Opinion By Dr. Ouyang Hui and Ye Dongyan
Dr. Ou-Yang Hui is the Dean’s Distinguished Chair Professor of Finance, Associate Dean for EMBA and a Professor of Economics at Cheung Kong Graduate School of Business
Ye Dongyan is a researcher at the Financial Innovation and Wealth Management Research Center at Cheung Kong Graduate School of Business
As China struggles to contain the spread of COVID-19, everyone is wondering how this incident will impact the greater economy. Although there are still many uncertainties about the current crisis, to compare the repercussions of this virus with the SARS virus, which broke out in 2003, is optimistic. Back then, China’s share of the world’s GDP was 8.8%; now it’s 19.2%. China’s economy grinding to a halt will have massive impacts around the world.

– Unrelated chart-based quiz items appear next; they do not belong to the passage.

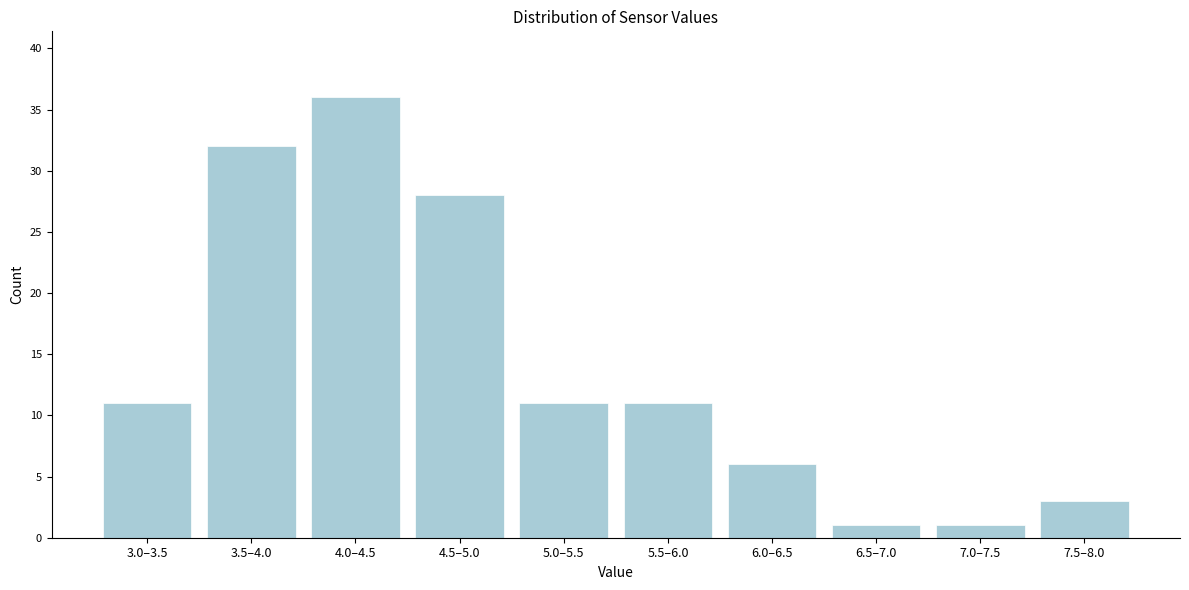

Reading right to left, transcribe all the data shown in this chart.

3	1	1	6	11	11	28	36	32	11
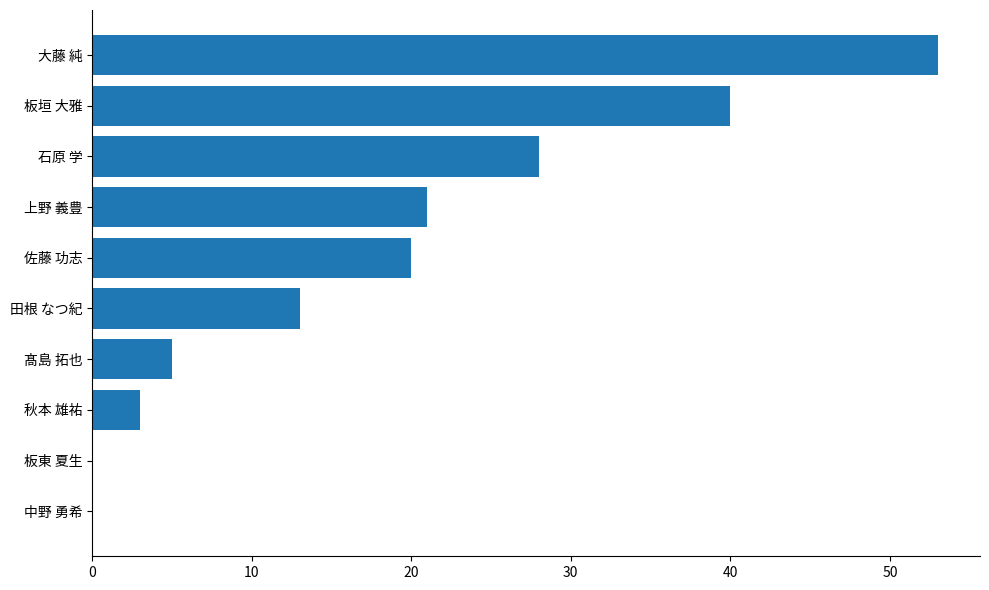

The value at 田根 なつ紀 is 13. True or false?

True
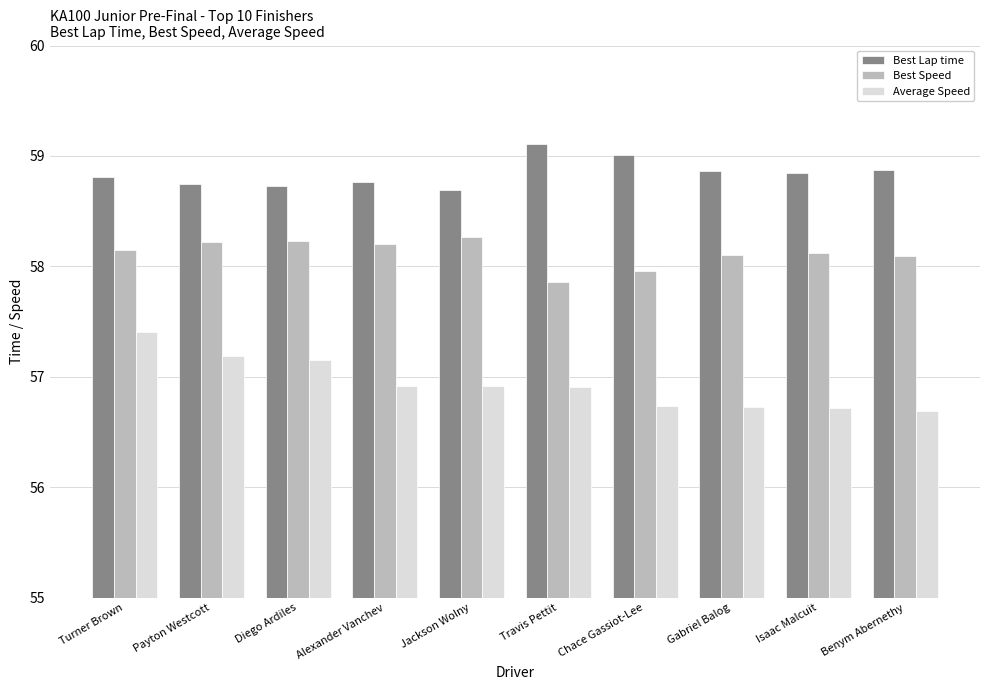

Count the number of categories in the chart.

10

China’s growth rate and economic structure is very different now compared to 17 years ago. After SARS, China’s ended the year with a 10% GDP and an economy largely back on track roaring with full steam ahead. However, we are unlikely to see this type of recovery now. China’s economy has shifted down several gears from a manufacturing industry to a more service industry with a lower GDP in 2019 of 6.1% compared to 10.6% in 2010. The export to GDP ratio in 2003 was 26.4% so exports swiftly helped the country recover after SARS. However, in a post tariff-war climate, exports take on a smaller role in the economy, making China’s GDP target of 6% a hard goal to hit.
Economic activity has slumped since Lunar New Year, a festival that usually drives considerable growth in consumption and services, from tourism to entertainment. Moreover, workers have been trapped in their home after the holiday and prevented from returning to work for fear of the disease spreading further. This is something China has never experienced in the last 40 years of economic growth.
The profitability of companies during the SARS period was high and rising with industrial added value, ROA and ROE all high and rising, making it easier to recover from the crisis. Inflation was under 1% for most of 2003, compared to 5.4% inflation now. The food price index has risen as much as 20.6%. On top of this, companies and households are highly leveraged now than before. The M2 to GDP ratio was 161% in 2003 and 200% in 2019. Social financing to GDP has also grown from 132% in 2003 to 254% in 2019. Although there is limited room for maneuver, China can still cut benchmark interest rates even lower.
The government should urgently reduce taxes and expand investment in infrastructure, scientific research, environmental protection and healthcare, issue more money, cut interest rates, and protect equity markets. Stability of the stock markets can help reduce unbearable corporate leverage. Small and medium enterprises (SME) in particular need direct government support. Administrative fees should be suspended, and rent reduced or exempted. Tax rebates or deferred payments should be rolled out, as should subsidies for research and development.
COVID-19 will have a greater impact than SARS, and recovery will likely take longer. To support companies, especially SMEs, no effort or expense should be spared. The government will need to adopt a larger and broader stimulus package than it did during SARS and even during the global financial crisis in 2008. If not, companies will go bankrupt, and large-scale unemployment will follow. This public health crisis could lead to a financial, economic, or even political crisis that would have global implications.